Why does Python 3's regular string substitution swallow characters?

import re

base_path = "c:\\five"
print(base_path)
filename = "<data>\\a.txt"
filename = re.sub(r'(?i)<data>', base_path, filename) 
print(filename)

Output:

c:\five
c:
ive\a.txt

Normally it should be: c:\five\a.txt.

The same code doesn't do this in Python 2.

Changing it to something like the following results in the same thing.

reg = re.compile(re.escape('<data_path>'), re.IGNORECASE)
filename = reg.sub(base_path, filename)

Solution

When c:\\five passes through re.sub it becomes c:\five (containing a \f form-feed character). It's a bit weird that it does this in the replacement string, but you can double-escape the backslashes as c:\\\\five to work around it.

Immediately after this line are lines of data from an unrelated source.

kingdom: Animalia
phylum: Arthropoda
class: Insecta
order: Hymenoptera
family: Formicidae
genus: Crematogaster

Or you can pass the replacement as a function, which will avoid this bit of regex-processing:

base_path = "c:\\five"
filename = "<data>\\a.txt"
filename = re.sub(r'(?i)<data>', lambda _: base_path, filename) 
print(filename)

Output: c:\five\a.txt

See the docs for details:

repl can be a string or a function; if it is a string, any backslash escapes in it are processed. That is, \n is converted to a single newline character, \r is converted to a carriage return, and so forth.